# [Passage for review]
Tutorial 10 - Tensorflow Datasets¶

Public datasets are an important resource for accelerating machine learning research. However, writing custom scripts to fetch and prepare each dataset individually can be tedious.

TensorFlow DataSets (TFDS) handles the tasks of sourcing the data and standardizing it into a consistent format. Furthermore, TFDS utilizes the tensorflow.data API to construct high-performance input pipelines that are seamlessly usable with tensorflow.keras models.

Overview¶

TFDS is a set of ready-to-use datasets for various machine learning tasks, including Computer Vision datasets, Natural Language Processing datasets, and miscellaneous other datasets for performing Unsupervised Learning, Reinforcement learning, and more.

The entire list of available datasets can be found here.

All of these datasets are contained under the tensorflow.data.Datasets module.

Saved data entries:

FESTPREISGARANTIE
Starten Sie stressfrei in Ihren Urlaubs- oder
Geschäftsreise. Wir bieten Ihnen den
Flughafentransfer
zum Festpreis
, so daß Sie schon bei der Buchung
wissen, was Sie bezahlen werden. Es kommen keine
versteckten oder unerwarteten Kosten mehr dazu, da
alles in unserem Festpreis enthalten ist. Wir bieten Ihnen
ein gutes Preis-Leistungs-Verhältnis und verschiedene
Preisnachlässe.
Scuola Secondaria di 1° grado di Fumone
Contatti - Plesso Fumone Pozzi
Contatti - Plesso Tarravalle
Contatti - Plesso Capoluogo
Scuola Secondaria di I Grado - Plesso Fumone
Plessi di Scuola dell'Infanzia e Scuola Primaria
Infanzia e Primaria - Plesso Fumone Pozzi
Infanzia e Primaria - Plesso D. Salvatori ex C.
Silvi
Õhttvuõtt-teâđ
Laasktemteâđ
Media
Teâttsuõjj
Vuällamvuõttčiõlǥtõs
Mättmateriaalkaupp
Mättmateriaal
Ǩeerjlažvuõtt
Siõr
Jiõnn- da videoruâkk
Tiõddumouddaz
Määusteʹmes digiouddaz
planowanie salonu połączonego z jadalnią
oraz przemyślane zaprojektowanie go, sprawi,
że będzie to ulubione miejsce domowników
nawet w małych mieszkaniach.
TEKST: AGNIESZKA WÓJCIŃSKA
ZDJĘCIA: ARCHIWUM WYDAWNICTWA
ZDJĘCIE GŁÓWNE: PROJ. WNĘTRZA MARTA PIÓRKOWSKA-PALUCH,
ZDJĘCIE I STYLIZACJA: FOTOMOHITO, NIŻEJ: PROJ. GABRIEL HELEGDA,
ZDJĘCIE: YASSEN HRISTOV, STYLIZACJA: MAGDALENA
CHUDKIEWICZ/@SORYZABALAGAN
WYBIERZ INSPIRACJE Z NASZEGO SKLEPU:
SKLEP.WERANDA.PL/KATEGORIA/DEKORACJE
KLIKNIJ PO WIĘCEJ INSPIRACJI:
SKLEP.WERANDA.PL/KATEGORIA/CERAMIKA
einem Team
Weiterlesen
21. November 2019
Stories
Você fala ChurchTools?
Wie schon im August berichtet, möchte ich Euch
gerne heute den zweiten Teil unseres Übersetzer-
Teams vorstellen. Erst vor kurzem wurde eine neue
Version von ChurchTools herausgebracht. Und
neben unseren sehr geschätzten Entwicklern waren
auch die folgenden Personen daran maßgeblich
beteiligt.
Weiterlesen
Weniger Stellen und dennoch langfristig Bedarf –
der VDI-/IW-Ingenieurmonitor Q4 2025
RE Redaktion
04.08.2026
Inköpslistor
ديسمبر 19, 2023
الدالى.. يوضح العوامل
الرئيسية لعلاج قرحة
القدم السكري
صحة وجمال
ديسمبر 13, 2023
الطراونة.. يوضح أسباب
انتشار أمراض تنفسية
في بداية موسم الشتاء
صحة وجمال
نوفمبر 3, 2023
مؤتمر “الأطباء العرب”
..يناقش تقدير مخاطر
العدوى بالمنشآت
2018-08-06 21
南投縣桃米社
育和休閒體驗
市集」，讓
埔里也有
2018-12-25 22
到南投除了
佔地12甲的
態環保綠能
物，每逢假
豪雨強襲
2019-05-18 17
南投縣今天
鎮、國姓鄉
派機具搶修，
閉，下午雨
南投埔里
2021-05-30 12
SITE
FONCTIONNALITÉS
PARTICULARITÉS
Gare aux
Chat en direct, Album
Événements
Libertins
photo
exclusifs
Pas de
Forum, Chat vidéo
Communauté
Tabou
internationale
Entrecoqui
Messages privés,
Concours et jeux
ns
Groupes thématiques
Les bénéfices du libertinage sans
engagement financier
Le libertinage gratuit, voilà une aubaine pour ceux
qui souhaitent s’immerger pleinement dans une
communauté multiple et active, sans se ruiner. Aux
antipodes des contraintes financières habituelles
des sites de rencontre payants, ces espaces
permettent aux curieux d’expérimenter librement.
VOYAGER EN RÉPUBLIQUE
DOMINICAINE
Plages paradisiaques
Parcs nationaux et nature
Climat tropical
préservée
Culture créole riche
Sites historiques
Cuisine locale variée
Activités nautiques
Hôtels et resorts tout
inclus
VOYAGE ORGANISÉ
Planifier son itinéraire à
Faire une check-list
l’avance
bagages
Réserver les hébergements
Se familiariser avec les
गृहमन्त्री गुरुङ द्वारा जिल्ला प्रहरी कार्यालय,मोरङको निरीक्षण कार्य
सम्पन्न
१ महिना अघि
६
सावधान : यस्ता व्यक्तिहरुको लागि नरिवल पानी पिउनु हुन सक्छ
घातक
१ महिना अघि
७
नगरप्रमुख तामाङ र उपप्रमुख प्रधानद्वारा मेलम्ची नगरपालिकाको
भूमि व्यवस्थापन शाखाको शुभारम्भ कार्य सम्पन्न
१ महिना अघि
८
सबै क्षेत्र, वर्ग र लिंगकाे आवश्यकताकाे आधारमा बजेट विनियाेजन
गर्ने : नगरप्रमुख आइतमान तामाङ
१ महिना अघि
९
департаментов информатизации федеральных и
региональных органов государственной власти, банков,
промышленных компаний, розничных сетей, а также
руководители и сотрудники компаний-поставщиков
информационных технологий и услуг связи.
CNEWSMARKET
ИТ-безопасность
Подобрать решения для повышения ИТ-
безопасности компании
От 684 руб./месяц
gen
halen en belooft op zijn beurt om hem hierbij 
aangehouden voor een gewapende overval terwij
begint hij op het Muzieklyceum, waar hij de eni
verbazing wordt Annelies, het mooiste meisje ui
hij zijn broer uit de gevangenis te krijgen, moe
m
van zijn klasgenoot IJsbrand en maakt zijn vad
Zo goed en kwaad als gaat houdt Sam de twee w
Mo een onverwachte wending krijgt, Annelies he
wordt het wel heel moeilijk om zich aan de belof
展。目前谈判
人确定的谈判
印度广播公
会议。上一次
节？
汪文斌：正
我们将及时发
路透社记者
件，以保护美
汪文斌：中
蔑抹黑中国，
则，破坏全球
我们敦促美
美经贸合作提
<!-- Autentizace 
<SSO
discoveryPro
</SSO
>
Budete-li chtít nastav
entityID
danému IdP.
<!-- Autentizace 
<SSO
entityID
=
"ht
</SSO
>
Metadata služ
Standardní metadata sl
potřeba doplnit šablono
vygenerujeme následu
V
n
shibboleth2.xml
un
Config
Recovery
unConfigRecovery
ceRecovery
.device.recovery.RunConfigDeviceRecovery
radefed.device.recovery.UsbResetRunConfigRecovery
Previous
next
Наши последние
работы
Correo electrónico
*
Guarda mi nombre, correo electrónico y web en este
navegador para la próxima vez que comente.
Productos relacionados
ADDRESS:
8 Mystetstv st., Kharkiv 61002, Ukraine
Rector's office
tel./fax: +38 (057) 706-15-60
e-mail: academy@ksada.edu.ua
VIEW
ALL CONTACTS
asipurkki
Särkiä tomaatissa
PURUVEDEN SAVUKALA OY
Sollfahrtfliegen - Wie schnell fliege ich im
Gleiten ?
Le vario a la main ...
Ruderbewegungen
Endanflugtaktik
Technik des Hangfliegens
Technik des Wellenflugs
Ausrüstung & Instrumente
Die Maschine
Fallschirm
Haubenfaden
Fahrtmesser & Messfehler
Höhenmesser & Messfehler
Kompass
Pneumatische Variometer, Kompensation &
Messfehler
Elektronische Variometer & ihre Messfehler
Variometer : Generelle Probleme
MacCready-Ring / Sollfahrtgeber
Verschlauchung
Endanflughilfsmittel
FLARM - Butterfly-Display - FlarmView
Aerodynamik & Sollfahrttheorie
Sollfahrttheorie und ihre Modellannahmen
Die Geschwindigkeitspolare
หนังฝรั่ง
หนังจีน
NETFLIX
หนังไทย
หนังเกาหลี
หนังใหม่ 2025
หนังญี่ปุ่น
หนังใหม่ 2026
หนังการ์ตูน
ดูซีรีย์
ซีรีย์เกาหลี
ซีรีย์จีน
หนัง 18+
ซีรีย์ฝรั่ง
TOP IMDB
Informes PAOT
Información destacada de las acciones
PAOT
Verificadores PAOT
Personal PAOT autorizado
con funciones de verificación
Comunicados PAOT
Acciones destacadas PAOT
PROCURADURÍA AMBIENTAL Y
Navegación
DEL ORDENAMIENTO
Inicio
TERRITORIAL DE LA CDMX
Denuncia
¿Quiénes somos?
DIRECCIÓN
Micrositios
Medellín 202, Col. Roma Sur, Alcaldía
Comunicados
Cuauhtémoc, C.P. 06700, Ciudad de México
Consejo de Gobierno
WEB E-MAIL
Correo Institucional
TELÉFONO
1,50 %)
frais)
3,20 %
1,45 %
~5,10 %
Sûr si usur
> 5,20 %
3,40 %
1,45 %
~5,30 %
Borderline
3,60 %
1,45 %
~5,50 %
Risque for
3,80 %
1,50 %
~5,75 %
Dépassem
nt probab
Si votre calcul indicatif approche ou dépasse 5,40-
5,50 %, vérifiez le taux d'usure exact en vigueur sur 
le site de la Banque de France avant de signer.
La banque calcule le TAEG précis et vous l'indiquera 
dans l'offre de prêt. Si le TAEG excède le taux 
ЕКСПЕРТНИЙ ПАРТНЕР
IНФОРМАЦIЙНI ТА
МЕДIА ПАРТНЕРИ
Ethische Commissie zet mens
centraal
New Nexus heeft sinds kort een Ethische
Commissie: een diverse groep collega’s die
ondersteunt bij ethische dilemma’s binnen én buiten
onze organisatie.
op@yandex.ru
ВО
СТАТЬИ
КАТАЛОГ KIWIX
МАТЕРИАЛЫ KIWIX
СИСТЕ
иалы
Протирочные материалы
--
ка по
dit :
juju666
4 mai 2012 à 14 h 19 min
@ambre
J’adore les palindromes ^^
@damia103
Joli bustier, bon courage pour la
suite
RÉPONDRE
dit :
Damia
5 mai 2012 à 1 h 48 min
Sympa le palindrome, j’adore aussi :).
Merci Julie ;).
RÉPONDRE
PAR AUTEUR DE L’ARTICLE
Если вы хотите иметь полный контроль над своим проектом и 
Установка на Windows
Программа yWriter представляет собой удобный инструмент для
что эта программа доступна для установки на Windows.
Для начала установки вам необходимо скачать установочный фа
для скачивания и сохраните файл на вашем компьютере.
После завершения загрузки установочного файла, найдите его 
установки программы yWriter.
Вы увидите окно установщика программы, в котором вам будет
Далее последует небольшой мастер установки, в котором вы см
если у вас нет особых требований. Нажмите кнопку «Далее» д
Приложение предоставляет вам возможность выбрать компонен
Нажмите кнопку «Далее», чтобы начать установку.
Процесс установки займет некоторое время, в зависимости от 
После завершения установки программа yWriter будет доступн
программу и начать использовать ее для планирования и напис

# [What this exercise asks]
1. Please rewrite the TensorFlow Datasets tutorial starting with "TensorFlow DataSets (TFDS)" and going on through "with tensorflow.keras models.", switching "high-performance" to "fast".
2. Decide whether each statement agrees with the TensorFlow Datasets tutorial, answering yes or no and quoting the words that settle it: (a) TFDS uses the tensorflow.data API to build input pipelines. (b) TFDS offers only Computer Vision datasets. (c) The datasets are contained under the tensorflow.keras module.

# [Exercise responses]
1.
TensorFlow DataSets (TFDS) handles the tasks of sourcing the data and standardizing it into a consistent format. Furthermore, TFDS utilizes the tensorflow.data API to construct fast input pipelines that are seamlessly usable with tensorflow.keras models.

2.
(a) Yes: "TFDS utilizes the tensorflow.data API to construct high-performance input pipelines"
(b) No: "including Computer Vision datasets, Natural Language Processing datasets, and miscellaneous other datasets"
(c) No: "All of these datasets are contained under the tensorflow.data.Datasets module."